2. Der Rechtsfolgenausspruch kann jedoch keinen Bestand haben. Die Begründung, mit der das Landgericht die Verhängung einer Jugendstrafe abgelehnt hat, ist rechtsfehlerhaft, weil die für die Beurteilung der Persönlichkeit des Angeklagten erheblichen Umstände nur unvollständig berücksichtigt wurden. Soweit schädliche Neigungen des Angeklagten in Betracht kommen (§ 17 Abs. 2 JGG), können sie in aller Regel zwar nur bejaht werden, falls erhebliche Persönlichkeitsmängel schon vor der Tat, wenn auch verborgen, angelegt waren (BGHR JGG § 17 Abs. 2 schädliche Neigungen 5 und 7 m.w.N.). Das Amtsgericht Neuwied hat den Angeklagten am 20. September 1999 wegen Einfuhr von Betäubungsmitteln in nicht geringer Menge zu der Freiheitsstrafe von einem Jahr und neun Monaten verurteilt. Diese Tat wurde am 5. August 1998 und somit während des Zeitraums begangen, in dem die im vorliegenden Verfahren zu beurteilenden Taten begangen wurden. Die vom Amtsgericht Neuwied abgeurteilte Tat kann aber für die hier relevanten Tatzeiten auch insoweit auf schädliche Neigungen hindeuten, als jene Tat erst später begangen wurde. Bei der Erörterung der Persönlichkeit des Angeklagten hätte diese Tat daher nicht außer Betracht bleiben dürfen. Keiner abschließenden Prüfung bedarf danach im vorliegenden Zusammenhang, ob und inwieweit auch die Tat, die dem Urteil des Landgerichts Koblenz vom 10. April 2000 zugrundelag, bei der Bewertung der Persönlichkeit des Angeklagten berücksichtigt werden mußte, obwohl dieses Urteil seinerzeit noch nicht rechtskräftig war.

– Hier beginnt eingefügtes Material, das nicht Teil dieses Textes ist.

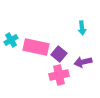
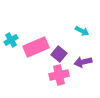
cyan arrow: moved 3 px down; rotated 56 degrees counterclockwise
pink rectangle: rotated 35 degrees counterclockwise
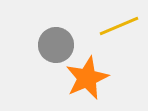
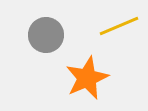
gray circle: moved 10 px left, 10 px up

Die Beschwerdeführerin weist im übrigen zutreffend darauf hin, daß das Landgericht auch weitere Umstände von Gewicht bei der Beurteilung der Persönlichkeit des Angeklagten fehlerhaft außer Betracht gelassen hat. Das gilt insbesondere für das wiederholte, von ihm zu verantwortende Scheitern beruflicher Integrationsmaßnahmen, die Verweigerung gemeinnütziger Arbeit bei der Gewährung von Sozialhilfe und die umgehende Fortsetzung der Verstöße gegen das Betäubungsmittelgesetz auch nach der vorübergehenden Inhaftierung (13. Dezember 1998 bis 12. Februar 1999) und der Verurteilung zu einer Bewährungsstrafe (20. September 1999). Schließlich trifft es auch nicht zu, daß die nicht einschlägigen Vorverurteilungen aus dem Jahr 1998 wegen versuchten Diebstahls und Unterschlagung keine Rückschlüsse auf das Vorliegen schädlicher Neigungen zuließen.

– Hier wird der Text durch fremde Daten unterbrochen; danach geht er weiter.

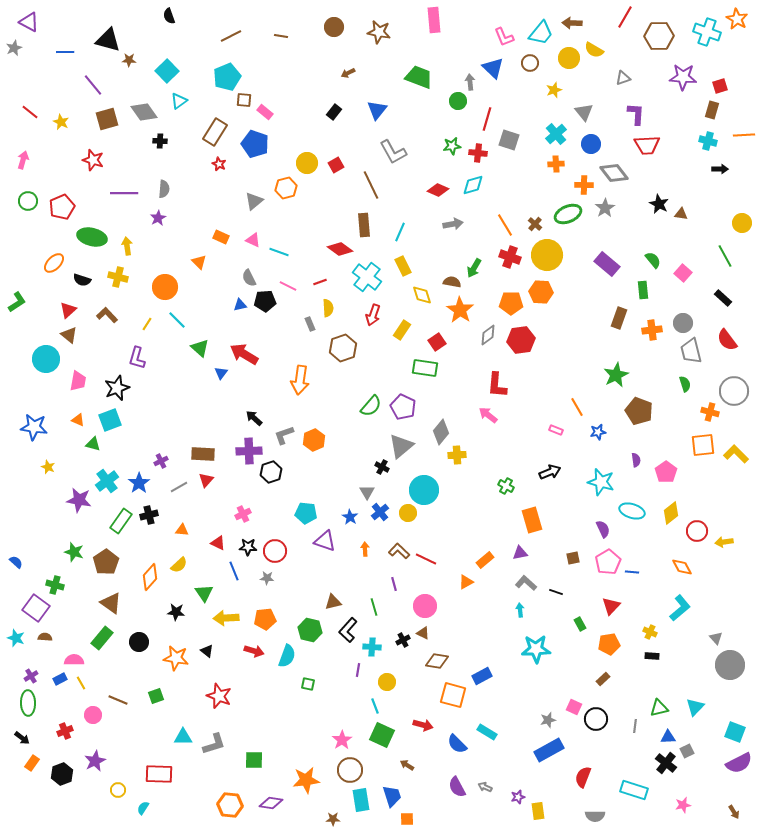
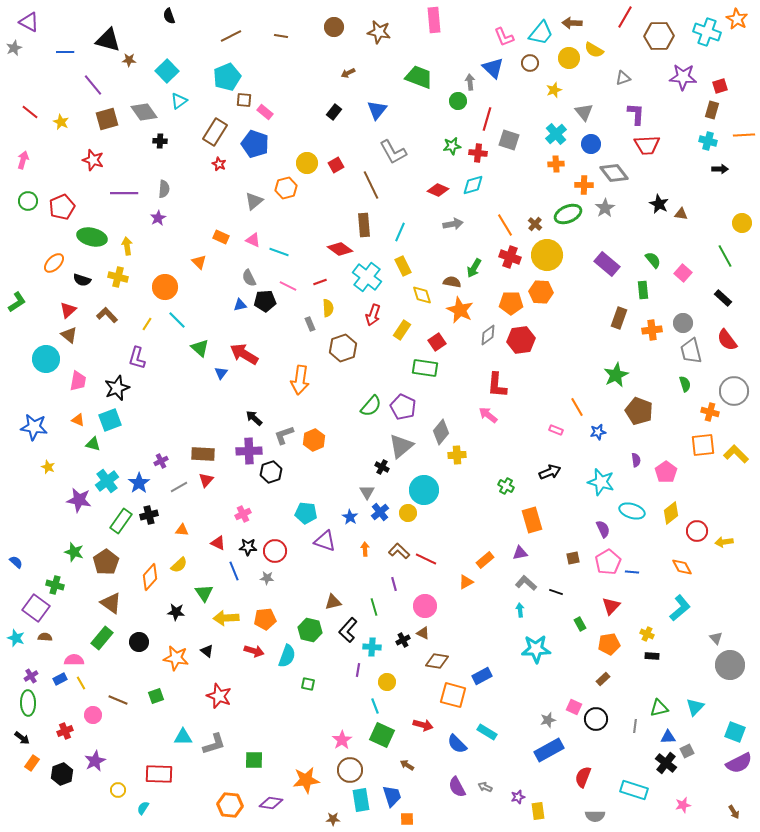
orange star at (460, 310): rotated 8 degrees counterclockwise
yellow cross at (650, 632): moved 3 px left, 2 px down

3. Sollte der neue Tatrichter eine Jugendstrafe verhängen, wird er im Hinblick auf das durch Senatsbeschluß vom 24. Januar 2001 - 2 StR 493/00 - rechtskräftig gewordene Urteil des Landgerichts Koblenz vom 10. April 2000 auch die Gewährung eines Härteausgleichs zu prüfen haben (vgl. BGHSt 41, 310, 312).